Mentre trascrivo questi appunti, dal sito di Mizzima News apprendo che nella notte la polizia ha arrestato altri membri della Lega nazionale per la democrazia, oltre a dissidenti di altri partiti che sono stati incarcerati nelle galere alla periferia della Capitale.
Mi vien da pensare se le popolazioni Ann e Akha del triangolo d’oro, ai confini con la Cina, sanno di quanto stia succedendo fuori dalla regione di Kyaing Tong.
Troppo isolati, troppo tenuti in disparte per essere coinvolti in problematiche che non siano il raccolto di riso o il nuovo aratro a motore importato dalla Cina.
Durante la mia permanenza nel triangolo d’oro, i contadini mi parlavano con entusiasmo del nuovo bue d’acciaio utilizzato per lavorare nei campi. Una specie di motozappa con motore a scoppio capace di lavorare i campi dalla mattina alla sera con pochi litri di carburante. Un vero successo per questa gente, considerando anche il fatto che costa solo 200 dollari, contro gli 800-900 di un bufalo adulto.
Parlare a questa gente di democrazia e di Yangon è come parlare ai cinesi di Tibet e del Dalai Lama, ti guardano e sgranano gli occhi come se stessi parlando della luna o di un altro pianeta.
Mentre scrivo queste poche righe ho sparpagliato sul pavimento del mio studio le fotografie in bianco e nero accuratamente stampate. Ad ogni capoverso le osservo con la coda dell’occhio e con sguardi più veri, a volte fugaci, a volte più intensi. Voglio ritornare con la mente in quei luoghi che tanto mi hanno regalato.
C’è anche una bella fotografia che ritrae Myou, il mio autista, mentre beve una tazza di tè.
Da qualche mese sto provando a mandare messaggi via internet a Soe, il ragazzo che sta nell’ufficio dei taxi di Yangon e che potrebbe sapere qualcosa di Myou. Non ho mai avuto nessuna risposta.
La censura blocca tutta la posta in entrata e in uscita. Anche se i media non ne parlano più e tutto sembra finito, il silenzio sta facendo altre vittime.
Washington e Parigi hanno chiesto al governo cinese di usare la sua influenza per convincere la giunta militare a fermare la repressione, i Ministri degli esteri dei G8 si sono accordati su una formula simile, ma senza minacciare sanzioni, per rispetto della posizione della Russia.
Interessi economici più importanti della libertà di un popolo.
Ma che importa se milioni di birmani vivono nella repressione, chi se ne frega se le porte dei monasteri sono state sfondate e hanno saccheggiato e portato via mille cose, tentando di cancellare migliaia di anni di cultura.

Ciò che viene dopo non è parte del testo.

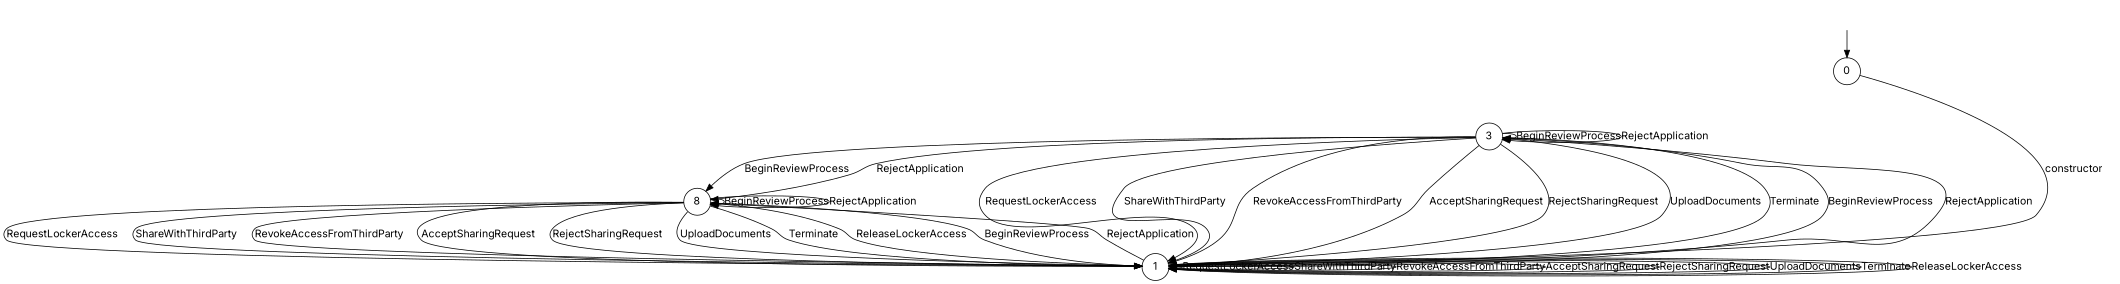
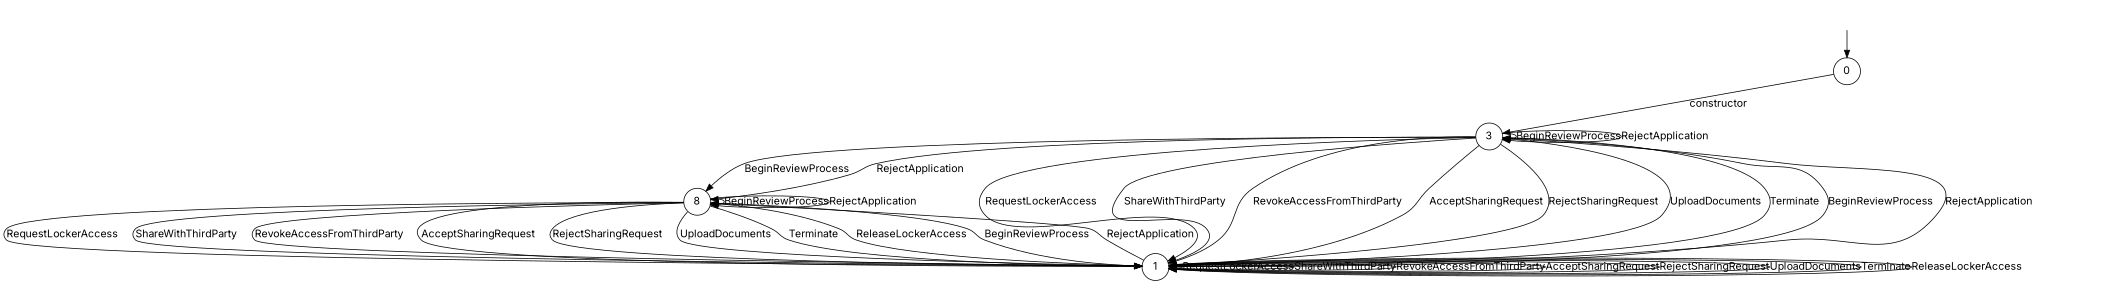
  digraph {
    fontname=Inter
    rankdir=TB
    node [fontname=Inter shape=circle]
    edge [fontname=Inter]
    "" [shape=plaintext]
    n2 [label=0]
    n3 [label=3]
    n4 [label=8]
    n5 [label=1]
    "" -> n2
-   n2 -> n5 [label=constructor]
+   n2 -> n3 [label=constructor]
    n3 -> n3 [label=BeginReviewProcess]
    n3 -> n3 [label=RejectApplication]
    n3 -> n4 [label=BeginReviewProcess]
    n3 -> n4 [label=RejectApplication]
    n3 -> n5 [label=RequestLockerAccess]
    n3 -> n5 [label=ShareWithThirdParty]
    n3 -> n5 [label=RevokeAccessFromThirdParty]
    n3 -> n5 [label=AcceptSharingRequest]
    n3 -> n5 [label=RejectSharingRequest]
    n3 -> n5 [label=UploadDocuments]
    n3 -> n5 [label=Terminate]
    n4 -> n4 [label=BeginReviewProcess]
    n4 -> n4 [label=RejectApplication]
    n4 -> n5 [label=RequestLockerAccess]
    n4 -> n5 [label=ShareWithThirdParty]
    n4 -> n5 [label=RevokeAccessFromThirdParty]
    n4 -> n5 [label=AcceptSharingRequest]
    n4 -> n5 [label=RejectSharingRequest]
    n4 -> n5 [label=UploadDocuments]
    n4 -> n5 [label=Terminate]
    n4 -> n5 [label=ReleaseLockerAccess]
    n5 -> n3 [label=BeginReviewProcess]
    n5 -> n3 [label=RejectApplication]
    n5 -> n4 [label=BeginReviewProcess]
    n5 -> n4 [label=RejectApplication]
    n5 -> n5 [label=RequestLockerAccess]
    n5 -> n5 [label=ShareWithThirdParty]
    n5 -> n5 [label=RevokeAccessFromThirdParty]
    n5 -> n5 [label=AcceptSharingRequest]
    n5 -> n5 [label=RejectSharingRequest]
    n5 -> n5 [label=UploadDocuments]
    n5 -> n5 [label=Terminate]
    n5 -> n5 [label=ReleaseLockerAccess]
  }
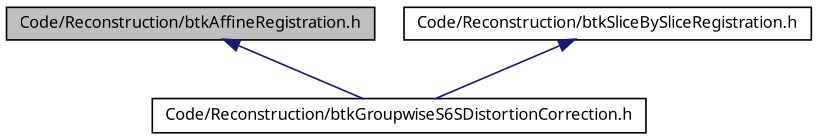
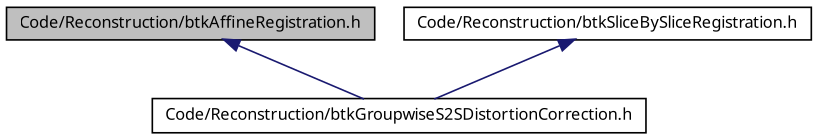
  digraph {
    node [color=black fillcolor=white fontname="FreeSans.ttf" fontsize=10 shape=record style=filled]
    edge [color=midnightblue dir=back fontname="FreeSans.ttf" fontsize=10 labelfontname="FreeSans.ttf" labelfontsize=10 style=solid]
    n1 [fillcolor=grey75 fontcolor=black height=0.2 label="Code/Reconstruction/btkAffineRegistration.h" width=0.4]
-   n2 [height=0.2 label="Code/Reconstruction/btkGroupwiseS6SDistortionCorrection.h" width=0.4]
+   n2 [height=0.2 label="Code/Reconstruction/btkGroupwiseS2SDistortionCorrection.h" width=0.4]
    n3 [height=0.2 label="Code/Reconstruction/btkSliceBySliceRegistration.h" width=0.4]
    n1 -> n2
    n3 -> n2
  }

Qualche giorno fa ho chiamato l’Ambasciata del Myanmar di Roma per chiedere un visto, mi hanno risposto che rilasciano solo permessi turistici e che l’importazione di attrezzature fotografiche e computer è soggetta a severi controlli doganali. Mi piacerebbe ritornare in Myanmar e poter stringere di nuovo la mano di Myou. Mi piacerebbe anche poter registrare questo ricordo, con la mia macchina fotografica. Solo per me.